The ABC welcomes back Chris Lilley with open arms as he launches his newest series, "Angry Boys" in a strong start to what could be another gold creation from one of Australia's most reclusive comedians.
You'll have to forgive me, I haven't seen "We Can Be Heroes" and have only partially seen bits and pieces of "Summer Heights High." So Lilley's comedy is a bit more fresh in it's take in my eyes than those lovers of his previous works.
In tonight's episode we are introduced to the brothers, Dan and Nathan and Ruth "Gran" Sims. Two boys from Dunt in South Australia that harbour an anti-authoritarian attitude and Gran, the prison officer of Sydney Garingal Juvenile Justice Centre for Boys, who harbours an attitude for laying down an unconventional law.
Dan and Nathan are identical twins, with Nathan being on the verge of complete deafness, his brother Dan and him don't get on particularly well which makes their interactions funny. Lilley has a great sense of language used by the youth of today, packing the dialogue with excessive swearing as well as fillers that help capture the mindset most teenagers have.
My issue with Dan and Nathan at the moment is that Dan seems to be overly rude, and it's funny to a point, but there's not a lot of empathy toward his brother's condition - maybe it's how he deals with it, maybe he's just an ass or maybe he's just trying to help his brother put it to the back of his mind.
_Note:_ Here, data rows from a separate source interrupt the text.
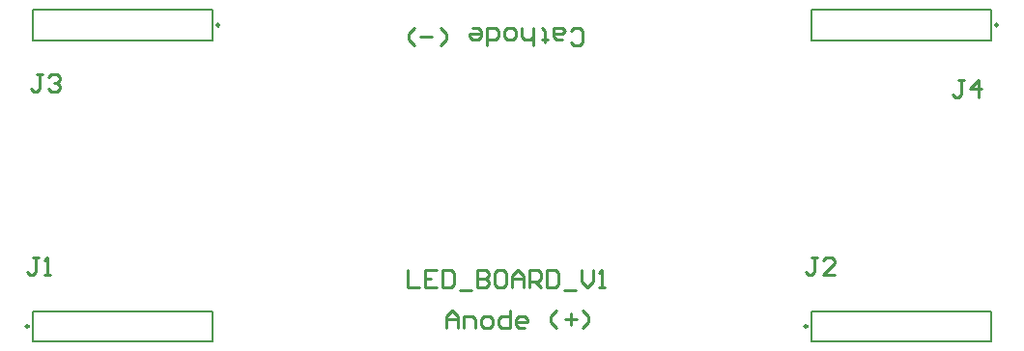
<source format=gto>
G04*
G04 #@! TF.GenerationSoftware,Altium Limited,Altium Designer,24.0.1 (36)*
G04*
G04 Layer_Color=65535*
%FSLAX44Y44*%
%MOMM*%
G71*
G04*
G04 #@! TF.SameCoordinates,FE54D643-1383-4C3F-89A0-025996B94EA8*
G04*
G04*
G04 #@! TF.FilePolarity,Positive*
G04*
G01*
G75*
%ADD10C,0.2500*%
%ADD11C,0.2000*%
%ADD12C,0.2540*%
D10*
X291050Y277300D02*
G03*
X291050Y277300I-1250J0D01*
G01*
X973450D02*
G03*
X973450Y277300I-1250J0D01*
G01*
X806250Y12700D02*
G03*
X806250Y12700I-1250J0D01*
G01*
X123850D02*
G03*
X123850Y12700I-1250J0D01*
G01*
D11*
X284950Y263950D02*
Y290650D01*
X127450D02*
X284950D01*
X127450Y263950D02*
Y290650D01*
Y263950D02*
X284950D01*
X967350D02*
Y290650D01*
X809850D02*
X967350D01*
X809850Y263950D02*
Y290650D01*
Y263950D02*
X967350D01*
X809850Y-650D02*
Y26050D01*
Y-650D02*
X967350D01*
Y26050D01*
X809850D02*
X967350D01*
X127450Y-650D02*
Y26050D01*
Y-650D02*
X284950D01*
Y26050D01*
X127450D02*
X284950D01*
D12*
X490220Y11430D02*
Y21587D01*
X495298Y26665D01*
X500377Y21587D01*
Y11430D01*
Y19047D01*
X490220D01*
X505455Y11430D02*
Y21587D01*
X513073D01*
X515612Y19047D01*
Y11430D01*
X523229D02*
X528308D01*
X530847Y13969D01*
Y19047D01*
X528308Y21587D01*
X523229D01*
X520690Y19047D01*
Y13969D01*
X523229Y11430D01*
X546082Y26665D02*
Y11430D01*
X538464D01*
X535925Y13969D01*
Y19047D01*
X538464Y21587D01*
X546082D01*
X558778Y11430D02*
X553699D01*
X551160Y13969D01*
Y19047D01*
X553699Y21587D01*
X558778D01*
X561317Y19047D01*
Y16508D01*
X551160D01*
X586709Y11430D02*
X581630Y16508D01*
Y21587D01*
X586709Y26665D01*
X594326Y19047D02*
X604483D01*
X599405Y24126D02*
Y13969D01*
X609561Y11430D02*
X614640Y16508D01*
Y21587D01*
X609561Y26665D01*
X599443Y261624D02*
X601982Y259085D01*
X607061D01*
X609600Y261624D01*
Y271781D01*
X607061Y274320D01*
X601982D01*
X599443Y271781D01*
X591826Y264163D02*
X586747D01*
X584208Y266702D01*
Y274320D01*
X591826D01*
X594365Y271781D01*
X591826Y269242D01*
X584208D01*
X576591Y261624D02*
Y264163D01*
X579130D01*
X574052D01*
X576591D01*
Y271781D01*
X574052Y274320D01*
X566434Y259085D02*
Y274320D01*
Y266702D01*
X563895Y264163D01*
X558816D01*
X556277Y266702D01*
Y274320D01*
X548660D02*
X543581D01*
X541042Y271781D01*
Y266702D01*
X543581Y264163D01*
X548660D01*
X551199Y266702D01*
Y271781D01*
X548660Y274320D01*
X525807Y259085D02*
Y274320D01*
X533425D01*
X535964Y271781D01*
Y266702D01*
X533425Y264163D01*
X525807D01*
X513111Y274320D02*
X518190D01*
X520729Y271781D01*
Y266702D01*
X518190Y264163D01*
X513111D01*
X510572Y266702D01*
Y269242D01*
X520729D01*
X485180Y274320D02*
X490259Y269242D01*
Y264163D01*
X485180Y259085D01*
X477563Y266702D02*
X467406D01*
X462328Y274320D02*
X457249Y269242D01*
Y264163D01*
X462328Y259085D01*
X455930Y62224D02*
Y46989D01*
X466087D01*
X481322Y62224D02*
X471165D01*
Y46989D01*
X481322D01*
X471165Y54607D02*
X476243D01*
X486400Y62224D02*
Y46989D01*
X494018D01*
X496557Y49528D01*
Y59685D01*
X494018Y62224D01*
X486400D01*
X501635Y44450D02*
X511792D01*
X516870Y62224D02*
Y46989D01*
X524488D01*
X527027Y49528D01*
Y52067D01*
X524488Y54607D01*
X516870D01*
X524488D01*
X527027Y57146D01*
Y59685D01*
X524488Y62224D01*
X516870D01*
X539723D02*
X534645D01*
X532105Y59685D01*
Y49528D01*
X534645Y46989D01*
X539723D01*
X542262Y49528D01*
Y59685D01*
X539723Y62224D01*
X547340Y46989D02*
Y57146D01*
X552419Y62224D01*
X557497Y57146D01*
Y46989D01*
Y54607D01*
X547340D01*
X562575Y46989D02*
Y62224D01*
X570193D01*
X572732Y59685D01*
Y54607D01*
X570193Y52067D01*
X562575D01*
X567654D02*
X572732Y46989D01*
X577811Y62224D02*
Y46989D01*
X585428D01*
X587967Y49528D01*
Y59685D01*
X585428Y62224D01*
X577811D01*
X593046Y44450D02*
X603202D01*
X608281Y62224D02*
Y52067D01*
X613359Y46989D01*
X618437Y52067D01*
Y62224D01*
X623516Y46989D02*
X628594D01*
X626055D01*
Y62224D01*
X623516Y59685D01*
X943611Y228598D02*
X938532D01*
X941072D01*
Y215902D01*
X938532Y213363D01*
X935993D01*
X933454Y215902D01*
X956307Y213363D02*
Y228598D01*
X948689Y220980D01*
X958846D01*
X135891Y233678D02*
X130813D01*
X133352D01*
Y220982D01*
X130813Y218442D01*
X128273D01*
X125734Y220982D01*
X140969Y231138D02*
X143508Y233678D01*
X148587D01*
X151126Y231138D01*
Y228599D01*
X148587Y226060D01*
X146047D01*
X148587D01*
X151126Y223521D01*
Y220982D01*
X148587Y218442D01*
X143508D01*
X140969Y220982D01*
X815191Y73401D02*
X810112D01*
X812652D01*
Y60705D01*
X810112Y58166D01*
X807573D01*
X805034Y60705D01*
X830426Y58166D02*
X820269D01*
X830426Y68323D01*
Y70862D01*
X827887Y73401D01*
X822808D01*
X820269Y70862D01*
X132791Y73361D02*
X127712D01*
X130252D01*
Y60665D01*
X127712Y58126D01*
X125173D01*
X122634Y60665D01*
X137869Y58126D02*
X142947D01*
X140408D01*
Y73361D01*
X137869Y70822D01*
M02*

</source>
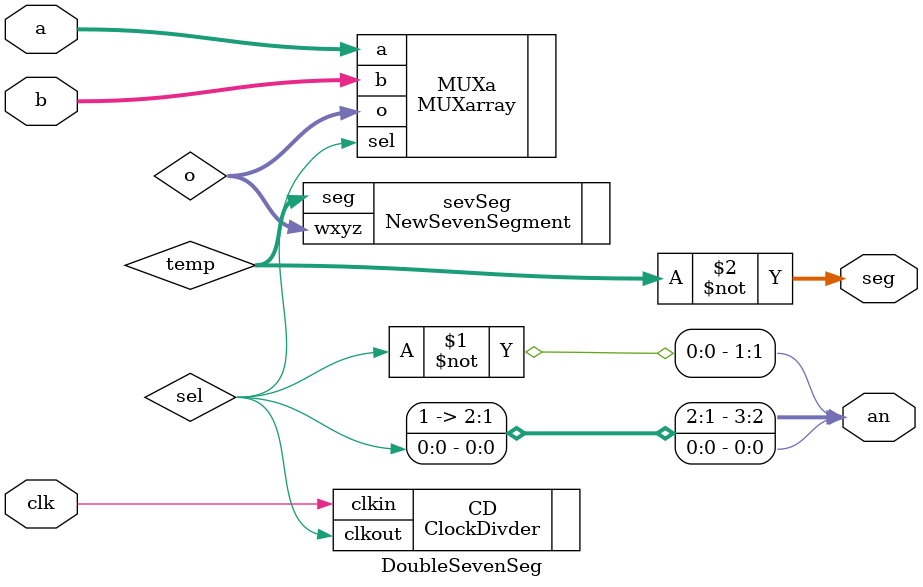
<source format=v>
`timescale 1ns / 1ps


module DoubleSevenSeg(
    input[3:0] a,
    input [3:0]b,
    input clk,
    output [3:0]an,
    output [6:0]seg
    );
    wire sel;
    wire [3:0] o;
    wire [6:0] temp;
    MUXarray MUXa(
    .sel(sel),
    .a(a),
    .b(b),
    .o(o)
    );
    NewSevenSegment sevSeg(
    .wxyz(o),
    .seg(temp)
    );
    assign an[0] = sel;
    assign an[1] = ~sel;
    assign an[2] = 1;
    assign an[3] = 1; 
    assign seg = ~temp;
    ClockDivder #(.PRESCALER(50000)) CD(
        .clkin(clk),
        .clkout(sel)
    );
    
endmodule

</source>
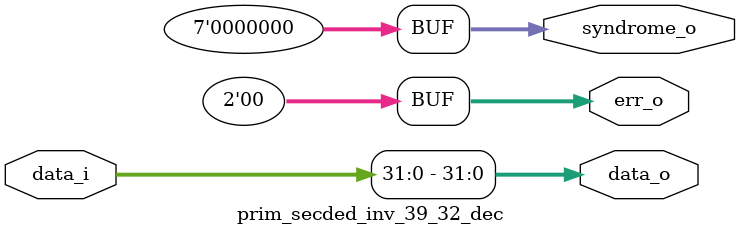
<source format=sv>

module prim_secded_inv_39_32_dec (
  input        [38:0] data_i,
  output logic [31:0] data_o,
  output logic [6:0] syndrome_o,
  output logic [1:0] err_o
);

  assign data_o[31:0] = data_i[31:0];
  assign syndrome_o[6:0] = 0;
  assign err_o[1:0] = 0;

endmodule : prim_secded_inv_39_32_dec

</source>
I'll see how this plays out before I make a solid judgement on whether he's just a turd or there are genuine feelings behind his arrogant guise.
Out of the introductions this evening, Ruth "Gran" Sims is the strongest character. Her gags were consistent and funny over the course of the episode, with "Gran's Gotcha's" being mostly heartless but hilarious, the Friday music night also struck the funny bone with the inmates reactions against Gran's bland interpretation of pop music. Gran has got heart, but she's a cow, on the other hand she still cares for the institution, it's inhabitants and the family she's dedicated her life to.
And while her connection to Dan and Nathan as their grandmother wasn't particularly surprising, their jarring attitudes have the potential to change under her wings. Nothing against their parent(s) but Gran's strong will and attitude will be far more effective in guiding these boys through what could be a difficult time in the future.
I'm not sure this would work without the profanities and the jokes that could come across to some as in bad taste. But this is funny because it's defiant to a conventional comedy, there aren't too many restraints - that might explain his expansion into a large spectrum of cultures in the coming episodes. You can set this apart because Lilley's aim isn't squarely at bogan culture now, it's at a collective culture that is universally understood, and if it wasn't before - it probably is now.
My issue so far is it's a pilot, so not much has happened other than a lot of cutaway gags, profanities and some great physical comedy. We were introduced to our characters and their backstories but not much else in terms of establishing an overall arc for the series, but then again, maybe it isn't needed - after all, Lilley's ability to construct funny characters and funny jokes really is quite strong.
Brief thoughts on some of the gags:
- The superhero pajamas was also a great poke at a little geek culture and Gran's naming of her hamsters was also a strong and giggle worthy joke. I liked the "Superman" spot with none of the logos looking remotely like any of the superheroes we know and the "Spider-Man" suit one of the inmates was wearing at one point.
- Dan and Nathan's freestyle rap on Youtube was particularly funny in how "it just comes to" Dan as his deaf brother breaks down a beat completely out of time. As far as that goes, I'd like to see some more freestyle rapping.